This activity is the continuation of the former IdP as a Service Business case activity, which goals and direction was fundamentally changed. It is about designing an open source software targeted at NRENS that is capable of automating the process of deploying and managing IdPs. This software shall offer a platform that can be used by institutions to configure, create and deploy an IdP through an easy to use graphical user interface (GUI). Instead of just implementing such a software, an open design of such a platform shall be defined based on the features needed in the R&E community. This design shall be used to create a reference implementation for the open source community, but it will enable other vendors to offer similar products as well. 
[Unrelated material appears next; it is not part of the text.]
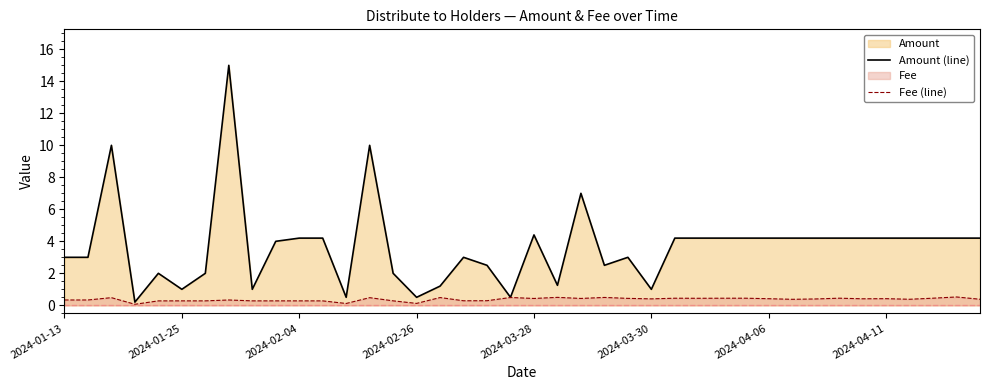

Where is Amount (line) nearest to the value 7?

22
The activity will contain the following tasks:

IdP as a Service Software Design
Creation of a specification that describes a Minimum reference architecture and Minimal Viable Product definition for an IdP as a Service platform in the context of R&E federations. We validate this against the eduGAIN community and present it as a baseline for any IdP as a Service offering.
This way we offer value as we set the baseline for any requirements and potential procurement by NRENs or federations.
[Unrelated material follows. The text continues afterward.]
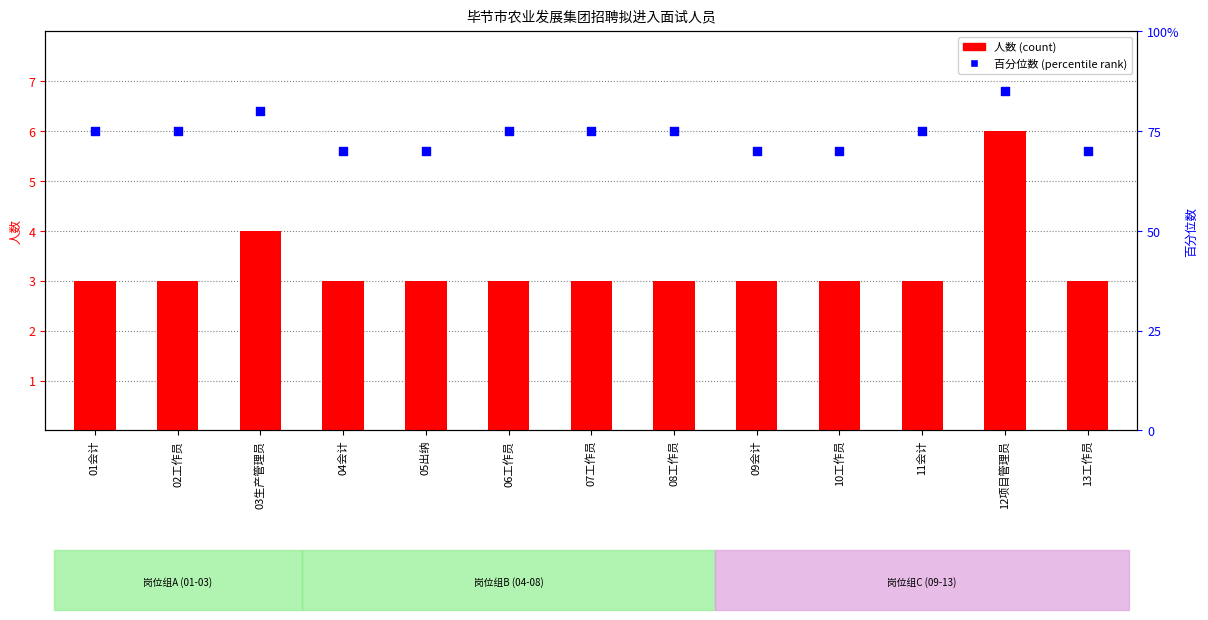

Which series has the largest total across all categories?

百分位数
Creation of a Reference implementation
We create a Reference implementation of the above ‘IdP as a Service baseline’. This reference implementation provides a simple, easily deploy-able solution that offers techncally all the features of the ‘IdP as a Service baseline’. Support is however out of scope. It is an open source product which may be picked up by whoever wants to use it. We may support an NREN community around this product. We should make running this IdP as a Service platform as easy as deploying a Wordpress instance. Yet clearly, to offer such a platform properly and securely, much more is needed, which is left to the operators.
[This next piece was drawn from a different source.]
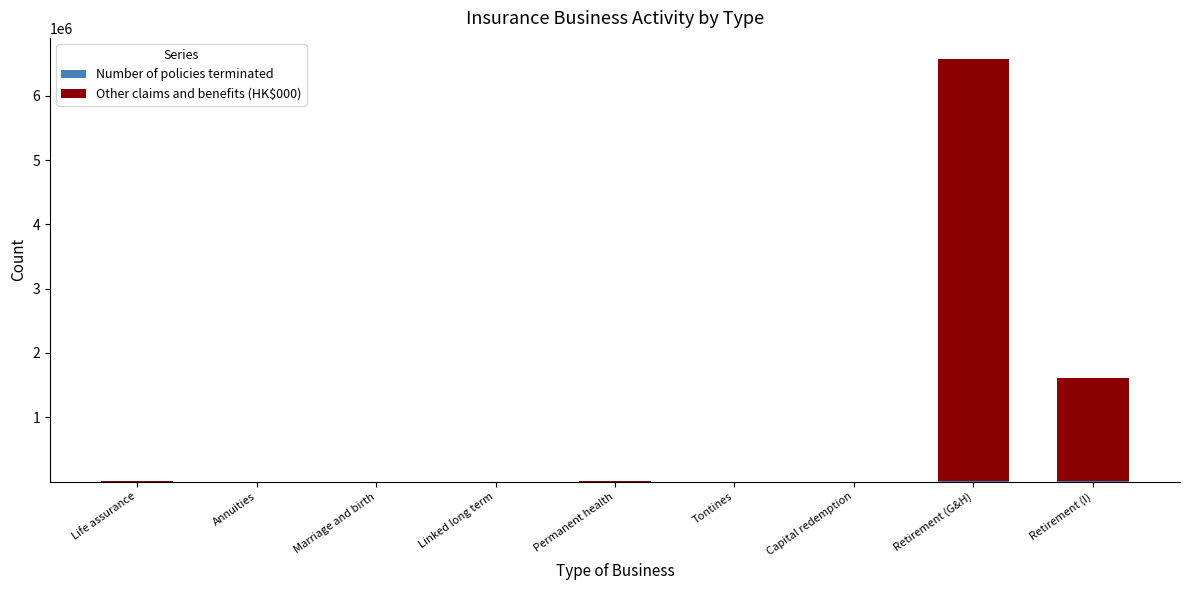

At which category is the sum across all series the highest?

Retirement (G&H)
This way we create a product that can be used to validate the baseline. At the same time we offer a solution to those NRENs who need something and want to offer such a platform themselves. Finally we enable commercial vendors to offer a solution based on this if they want to do so.

Vendor products
We invite vendors to (self) asses their service offerings against the above ‘IdP as a Service baseline’. We publish these results in our community. They may offer a solution based on the reference implementation, but now including support features and possibly additional technical features. However if they have another product they want to use that is fine as long as it meets the baseline needs

The GN4-2 project developed a solution to offer an IdP as a Service solution for hosted IdPs. This incubator investigates the business case of this solution to investigate how this solution could be made into a sustainable service offering.
When the incubator is finished, a business model for the provisioning of the GEANT IdPaaS platform will be made available, defined in its fundamental parts. The business model will define for the IdPaaS platform the following key points:

1. Added value of the IdPaaS platform with respect to the current provisioninig model for Identity providers in eduGAIN / GEANT community
2. What will be the provided product: Deployment model and service provisioning scenario, after identification of the service target users
3. Key benefits for : a) End Users b) Individual Home Institutions IdP managers c) Federation operators
4. Product Service deployment requirements and service lifecycle management
5. Raugh estimate of the costs to provide the service

In addition to the business model, the Incubator IdPaaS task will work to consolidate the current provided GN4-2 platform, with the aim to:

1. Add a set of minimal required functionality to make the product consistent and attractive for target users, like:
   1. Add to the current "spawn new IdP" functionality also the "IdP management/Configuration updates" functionality.
   2. Make the platform to be an eduGAIN Service Provider accessible via federated credentials.
   3. Add the necessary hooks to onboard Home Organization IdP admins ( without federated credentials available initially).
2. Consolidate the product in terms of robustness, testing, stress testing and scalability.
3. Package the product to ease the deployment.
4. Integrate the platform with the required additional services to support a reasonable and concrete deployment scenario.
5. Document the service for
   1. End Users
   2. Service Providers
   3. Service Maintainers

Also, given the option to adopt a full fledged developed solution made available by the SAMLIDP.IO company, this task will assess the possibility to endorse this platform, further developing it where/if needed, and bless it as the provided solution as an alternative to the GN4-2 Campus IdP platform.